给定指令 1 - 在这篇NumPy常量笔记中，正无穷大一共有几种表现形式？
给定指令 2 - 请从这篇NumPy常量笔记停下的地方续写下去。

引用文本 -
+---+

【Task01】Numpy學習打卡

Xiao_Spring發表於2020-10-20

原文網址 : https://blog.csdn.net/Xiao_Spring/article/details/109191998

注：為了節約行數，預設import numpy as np已經寫在每段程式碼前，不再重複寫入，如果有新的包引入，會在程式碼頭部import

一、常量

前言：

NumPy包括幾個常量：
np.inf、np.NINF、np.PZERO & np.NZERO、np.nan、np.e、np.pi、np.euler_gamma、np.newaxis

1、正無窮大

numpy中正無窮大一共有五種表現形式：Inf = inf = infty = Infinity = PINF

NumPy 使用IEEE二進位制浮點演算法標準（IEEE 754）
正無窮大不等於負無窮大。但無窮大相當於正無窮大。

【例一、1】判斷Inf 、inf 、infty、Infinity、PINF的關係

print(np.Inf == np.inf)
print(np.inf == np.infty)
print(np.infty == np.Infinity)
print(np.Infinity == np.PINF)

結果：

True
True
True
True

2、負無窮大

【例一、2】列印負無窮大

print（np.NINF）

結果：

-inf

3、正負零

【例一、3】列印正負零

正負零被認為是有限數

print（np.PZERO）
print（np.NZERO）

結果：

0.0
-0.0

4、非數值

非數值有三種表現形式：nan、NaN、NAN

Not a Number不等於無窮大。

【例一、4-1】判斷兩個非數值是否相等

#兩個nan是不等的
print(np.nan == np.nan)
print(np.NAN == np.NAN)
print(np.NaN == np.NaN)

+---+

给定材料 -

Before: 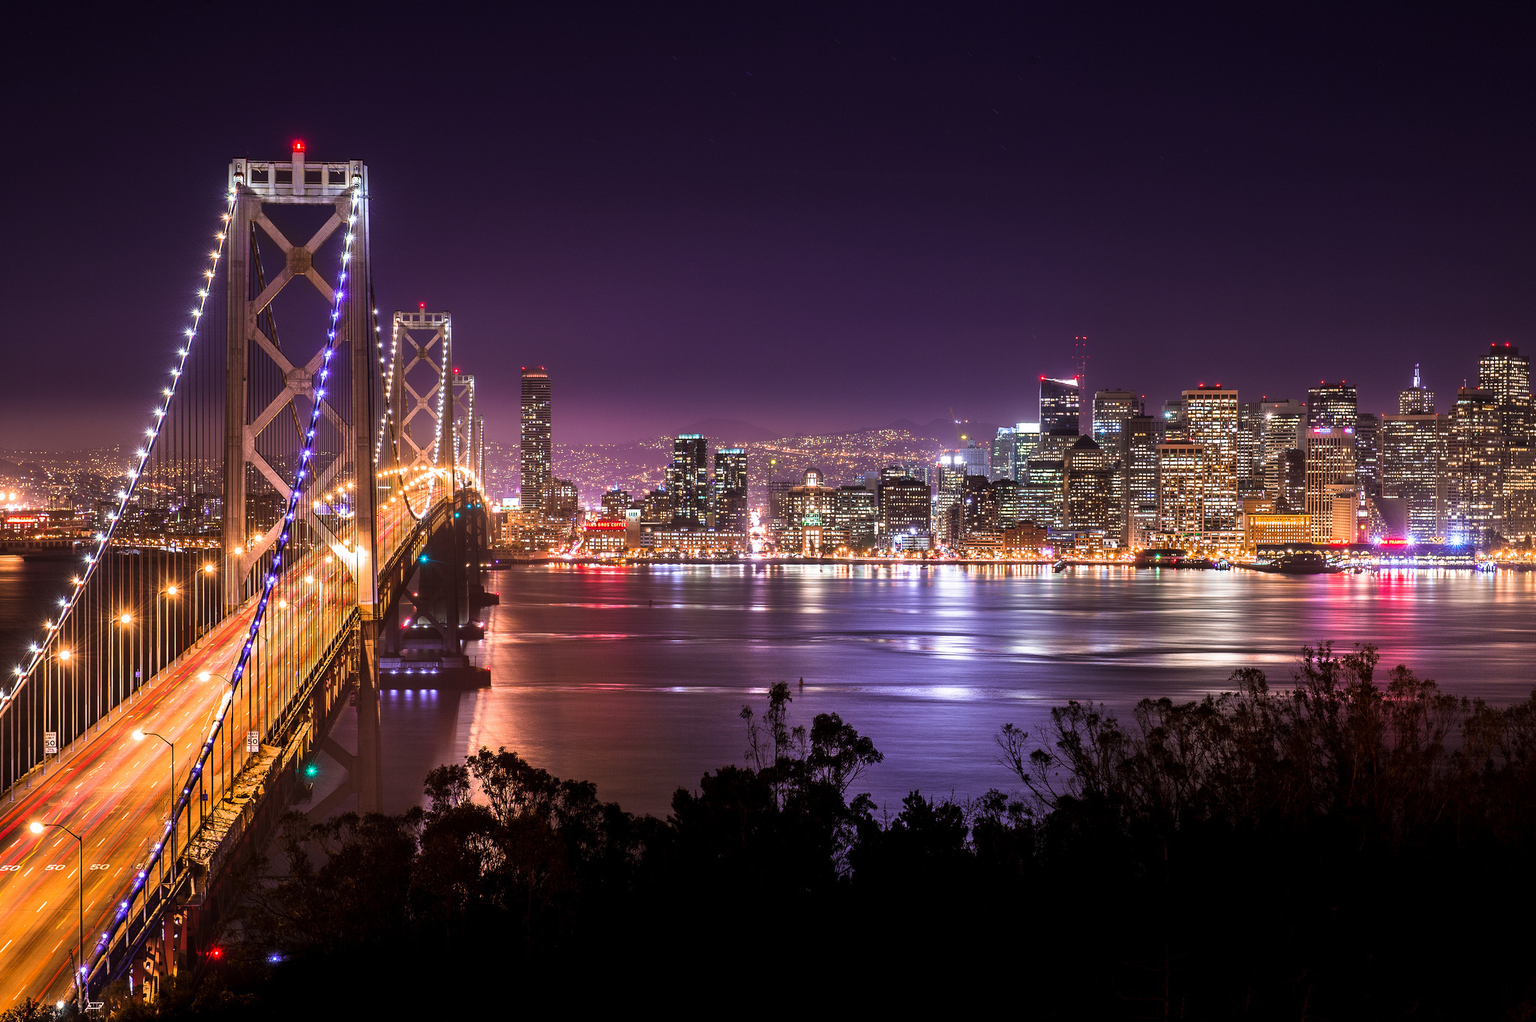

+---+

回复 1 - 五种：Inf、inf、infty、Infinity、PINF。

回复 2 -
結果：

False
False
False

表示兩個非數值是不相等的

【例一、4-2】判斷nan、NaN、NAN的關係

#比較不同的NAN
print(np.nan == np.NAN)
print(np.nan == np.NaN)
print(np.NAN == np.NaN)

結果：

False
False
False

表示不同形式的非數值常量不等

【例一、4-3】計算ndarray中非數值常量（nan）的數量

#列印array
x = np.array([1.2, 5, np.nan , True , False])
print(x)
#列印是否為nan
y = np.isnan(x)
print(y)
#數不是0的數量
print(np.count_nonzero(y))
#那麼可以用一個函式計算array中nan的數量
def countNaN(array):
    return np.count_nonzero(np.isnan(array))
print(countNaN(x))
z = np.array([NaN, 5, nan , NAN , False])
print(countNaN(z))

結果：

[1.2 5. nan 1. 0. ]
[False False True False False]
1
1
3

這裡自定義了一個countNaN函式，先呼叫numpy的isnan方法，返回包含布林變數的ndarray，然後繼續使用numpy的count_nonzero方法，返回不是0（即False）的數量。

綜上，countNaN函式返回的即是ndarray中nan的數量。

5、自然數e

【例一、5-1】列印自然數e

print(np.e)

結果：

2.718281828459045

在這裡插入圖片描述

【例一、5-2】判斷numpy中自然數e的有效位數

print(np.e == 2.718281828459045)
print(np.e == 2.7182818284590452353602874)

結果：

True
True

突發奇想，想看一下np.e和列印的浮點數是否相等，結果發現無論是小數點後15位和小數點後25位，均判斷相等，這裡先丟擲一個疑問。

6、圓周率π

【例一、6】列印圓周率π

print(np.pi)

結果：

3.141592653589793

7、伽馬常數γ

【一、例7】伽馬常數γ

print(np.euler_gamma)

結果：

0.5772156649015329

8、None（newaxis）

numpy.newaxis從字面上來理解就是用來建立新軸的，或者說是用來對array進行維度擴充套件的。

【例一、8-1】判斷None和newaxis的關係

print(None == np.newaxis)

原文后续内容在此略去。